■ WHAT YOU SHOULD DO ■
Everything in the records except the pictures must be copied out exactly.

■ DATA RECORDS ■
^^^^
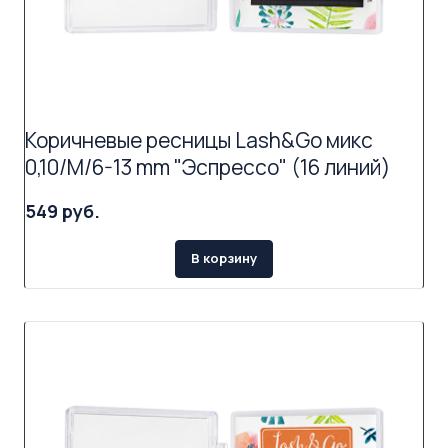
Коричневые ресницы Lash&Go микс
0,10/M/6-13 mm "Эспрессо" (16 линий)
549 руб.
В корзину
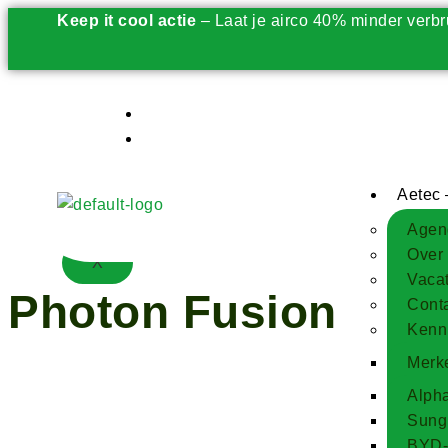
Keep it cool actie
– Laat je airco 40% minder verbr
Opwekken
Opslaan
Gebruiken
Beheren
Aetec 
Besparen 2.0
Agen
Over
X
Vaca
Photon Fusion
Cont
Kenn
Merk
Alpha
Sungr
BYD-b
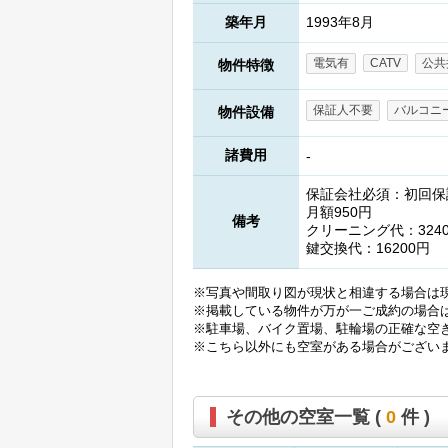
築年月
1993年8月
電気有
CATV
公共
物件特徴
保証人不要
バルコニ
物件設備
諸費用
-
保証会社必須：初回保
月額950円
備考
クリーニング代：324
鍵交換代：16200円
※写真や間取り図が現状と相違する場合は
※掲載している物件が万が一ご成約の場合
※駐車場、バイク置場、駐輪場の正確な空
※こちら以外にも空室がある場合がござい
その他の空室一覧 (
0
件 )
^^^^
■ EXERCISE SOLUTION ■
Коричневые ресницы Lash&Go микс
0,10/M/6-13 mm "Эспрессо" (16 линий)
549 руб.
В корзину
Keep it cool actie
– Laat je airco 40% minder verbr
Opwekken
Opslaan
Gebruiken
Beheren
Aetec 
Besparen 2.0
Agen
Over
X
Vaca
Photon Fusion
Cont
Kenn
Merk
Alpha
Sungr
BYD-b
築年月
1993年8月
電気有
CATV
公共
物件特徴
保証人不要
バルコニ
物件設備
諸費用
-
保証会社必須：初回保
月額950円
備考
クリーニング代：324
鍵交換代：16200円
※写真や間取り図が現状と相違する場合は
※掲載している物件が万が一ご成約の場合
※駐車場、バイク置場、駐輪場の正確な空
※こちら以外にも空室がある場合がござい
その他の空室一覧 (
0
件 )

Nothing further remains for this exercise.